Pur produit américain, le mormonisme représente 13 millions de fidèles dans le monde, dont la moitié aux États-Unis. Le mormonisme n’est en aucun cas une branche du protestantisme, même s’il lui emprunte des caractéristiques. L'Église mormone est gouvernée par une hiérarchie stricte, avec à son sommet le Président du Collège des Douze Apôtres, successeur du prophète Smith. Les fidèles sont encadrés par des ministres du culte ayant reçu le sacerdoce d'inspiration juive de la prêtrise d'Aaron (l'équivalent du pasteur protestant) et de la prêtrise de Melchisédek (entre le patriarche juif et l'évêque). Les mormons sont tenus de verser une dîme prélevée sur leur salaire à l'Église, de respecter le sabbat et d'accomplir un service missionnaire à l'étranger dans leur jeunesse. Ils se distinguent par leur mode de vie ascétique (pas de tabac, d'alcool, de thé ou de café) ; la polygamie a en revanche été abolie en 1890. La spiritualité de l'Église s'avère très complexe. La Trinité n'est pas l'unité du Père, du Fils et du Saint Esprit, mais la distinction de trois êtres indépendants l'un de l'autre. Il peut d'ailleurs exister plusieurs dieux dans des mondes parallèles. Le baptême, pratiqué par immersion, a été institué par Adam, et non par Jésus: c'est pour cette raison que le Vatican n'a pas reconnu la validité de ce baptême en 2001. Plus on creuse, plus on s'éloigne du christianisme. La naissance est précédé d'un passé extratemporel et lorsqu'un homme meurt, il doit errer dans le monde des esprits pour ensuite être jugé et conduit selon sa sentence dans un paradis inégalitaire, divisé en trois degrés: le téleste, le terrestre et le céleste. Les mormons se donnent beaucoup de mal pour racheter des listes nécrologiques partout dans le monde, afin de "baptiser" les défunts et de leur permettre de rejoindre le meilleur des trois paradis. Enfin, selon la théologie mormone, le judaïsme est cousin du mormonisme et Mahomet aurait reçu « une portion de la lumière divine ». Par conséquent, toute religion monothéiste peut être considérée comme partie intégrante de l'Église.

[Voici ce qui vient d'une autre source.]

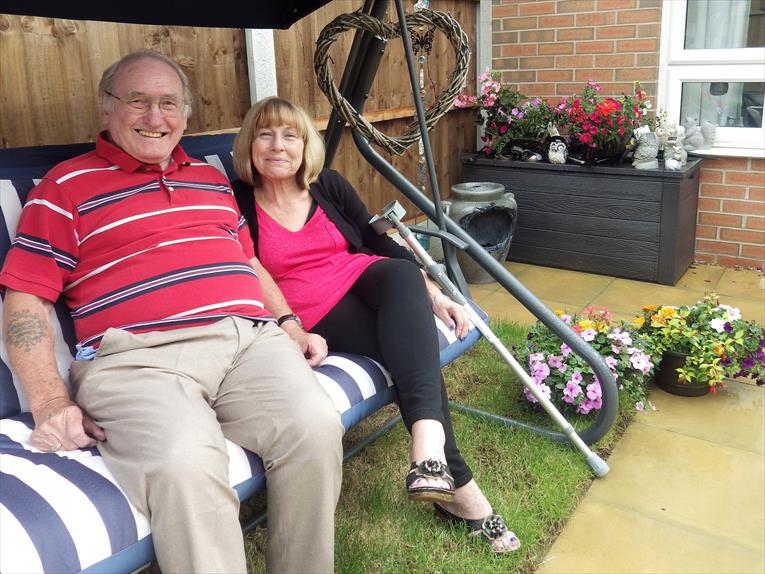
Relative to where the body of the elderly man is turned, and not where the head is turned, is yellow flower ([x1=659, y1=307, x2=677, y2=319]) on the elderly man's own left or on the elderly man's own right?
on the elderly man's own left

On le voit, les mormons sont très loin du christianisme. La plupart des évangéliques américains les considèrent d'ailleurs comme une secte hérétique. Que vient donc faire le dialogue presque œcuménique prôné par l'Église catholique ? Stratégie politique, dénoncent les lobbies gays: les catholiques veulent s'appuyer sur les mormons pour combattre l'instauration du mariage homosexuel, qui se profile à l'horizon des États-Unis. C'est un fait, la vision mormone sur la bioéthique et l'homosexualité est identique à celle du Saint-Siège: un respect de la vie humaine dès la conception et un accueil et un amour des personnes sans être d'accord avec les pratiques homosexuelles et les revendications communautaires de certains militants. Comme les prêtres de Melchisédek, les évêques sont anglo-saxons, donc pragmatiques: en Californie, mormons et catholiques se sont retrouvés côte à côte pour manifester contre le mariage homosexuel légalisé dans cet État (et depuis interdit par référendum). Dans la mesure où les deux camps défendent des positions communes, pourquoi ne pas s'entendre ? Le poids financier des mormons sera-t-il conjugué à l'influence de l'Église catholique dans une lutte commune ? Nous n'en sommes pas encore là, mais un futur proche pourrait bien accélérer le rapprochement des Églises. L'objectif de défense de valeurs partagées est plus que louable. Attention toutefois aux catholiques de flirter outre mesure avec des chrétiens qui n'en sont pas.